Optimized Tradeoffs for Private Prediction with Majority Ensembling
Shuli Jiang, Qiuyi, Zhang, Gauri Joshi
TL;DR
The Data-dependent Randomized Response Majority algorithm is introduced, parameterized by a data-dependent noise function $\gamma$, and enables efficient utility optimization over the class of all private algorithms, encompassing those standard methods.
Abstract
We study a classical problem in private prediction, the problem of computing an $(mε, δ)$-differentially private majority of $K$ $(ε, Δ)$-differentially private algorithms for $1 \leq m \leq K$ and $1 > δ\geq Δ\geq 0$. Standard methods such as subsampling or randomized response are widely used, but do they provide optimal privacy-utility tradeoffs? To answer this, we introduce the Data-dependent Randomized Response Majority (DaRRM) algorithm. It is parameterized by a data-dependent noise function $γ$, and enables efficient utility optimization over the class of all private algorithms, encompassing those standard methods.

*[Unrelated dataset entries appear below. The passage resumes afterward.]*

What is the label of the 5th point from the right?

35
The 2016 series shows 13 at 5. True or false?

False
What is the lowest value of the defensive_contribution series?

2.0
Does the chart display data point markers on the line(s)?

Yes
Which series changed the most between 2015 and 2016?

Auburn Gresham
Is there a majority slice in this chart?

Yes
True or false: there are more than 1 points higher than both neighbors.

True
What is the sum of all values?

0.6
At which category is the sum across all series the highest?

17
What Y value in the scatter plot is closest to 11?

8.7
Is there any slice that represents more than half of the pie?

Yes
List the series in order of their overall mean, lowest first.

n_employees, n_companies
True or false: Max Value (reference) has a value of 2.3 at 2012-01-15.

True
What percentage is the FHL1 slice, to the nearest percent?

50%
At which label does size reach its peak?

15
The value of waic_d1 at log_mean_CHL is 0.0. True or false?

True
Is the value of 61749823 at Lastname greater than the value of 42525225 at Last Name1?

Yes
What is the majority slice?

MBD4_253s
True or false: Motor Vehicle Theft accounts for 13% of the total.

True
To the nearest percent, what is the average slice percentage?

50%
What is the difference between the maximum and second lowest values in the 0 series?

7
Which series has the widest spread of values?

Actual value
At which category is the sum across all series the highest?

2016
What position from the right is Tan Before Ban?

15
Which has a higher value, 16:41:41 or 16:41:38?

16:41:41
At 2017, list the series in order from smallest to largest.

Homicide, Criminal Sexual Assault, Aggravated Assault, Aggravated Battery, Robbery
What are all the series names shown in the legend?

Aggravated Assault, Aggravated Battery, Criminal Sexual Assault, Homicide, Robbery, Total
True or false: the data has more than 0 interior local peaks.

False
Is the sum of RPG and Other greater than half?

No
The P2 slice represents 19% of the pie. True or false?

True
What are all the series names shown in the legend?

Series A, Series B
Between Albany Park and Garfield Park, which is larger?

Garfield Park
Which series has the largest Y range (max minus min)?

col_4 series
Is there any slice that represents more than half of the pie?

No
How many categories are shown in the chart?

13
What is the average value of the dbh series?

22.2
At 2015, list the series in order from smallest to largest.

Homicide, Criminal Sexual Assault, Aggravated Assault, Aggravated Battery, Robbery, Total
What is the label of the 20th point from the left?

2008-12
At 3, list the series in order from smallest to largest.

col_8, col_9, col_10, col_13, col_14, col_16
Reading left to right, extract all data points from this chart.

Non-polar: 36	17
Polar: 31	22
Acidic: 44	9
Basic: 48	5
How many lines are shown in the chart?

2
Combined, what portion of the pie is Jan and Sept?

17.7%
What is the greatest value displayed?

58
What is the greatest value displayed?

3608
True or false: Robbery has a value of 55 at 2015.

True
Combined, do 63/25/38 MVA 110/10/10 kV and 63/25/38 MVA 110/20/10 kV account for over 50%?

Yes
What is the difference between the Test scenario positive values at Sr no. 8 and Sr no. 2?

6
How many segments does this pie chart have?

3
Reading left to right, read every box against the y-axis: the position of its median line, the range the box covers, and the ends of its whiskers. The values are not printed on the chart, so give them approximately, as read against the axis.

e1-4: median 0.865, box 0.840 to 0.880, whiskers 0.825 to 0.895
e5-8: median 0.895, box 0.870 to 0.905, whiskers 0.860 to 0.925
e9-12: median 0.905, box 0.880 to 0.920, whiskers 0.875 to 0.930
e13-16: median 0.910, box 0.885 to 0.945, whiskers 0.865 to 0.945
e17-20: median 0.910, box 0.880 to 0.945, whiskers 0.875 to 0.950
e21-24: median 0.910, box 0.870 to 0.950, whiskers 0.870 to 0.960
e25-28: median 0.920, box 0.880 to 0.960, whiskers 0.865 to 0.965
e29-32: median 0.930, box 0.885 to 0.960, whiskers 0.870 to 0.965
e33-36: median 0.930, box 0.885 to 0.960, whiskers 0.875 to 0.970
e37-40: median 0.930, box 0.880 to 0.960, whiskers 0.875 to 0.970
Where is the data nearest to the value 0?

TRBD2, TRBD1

We show that maximizing the utility of an $(mε, δ)$-private majority algorithm can be computed tractably through an optimization problem for any $m \leq K$ by a novel structural result that reduces the infinitely many privacy constraints into a polynomial set. In some settings, we show that DaRRM provably enjoys a privacy gain of a factor of 2 over common baselines, with fixed utility. Lastly, we demonstrate the strong empirical effectiveness of our first-of-its-kind privacy-constrained utility optimization for ensembling labels for private prediction from private teachers in image classification. Notably, our DaRRM framework with an optimized $γ$ exhibits substantial utility gains when compared against several baselines.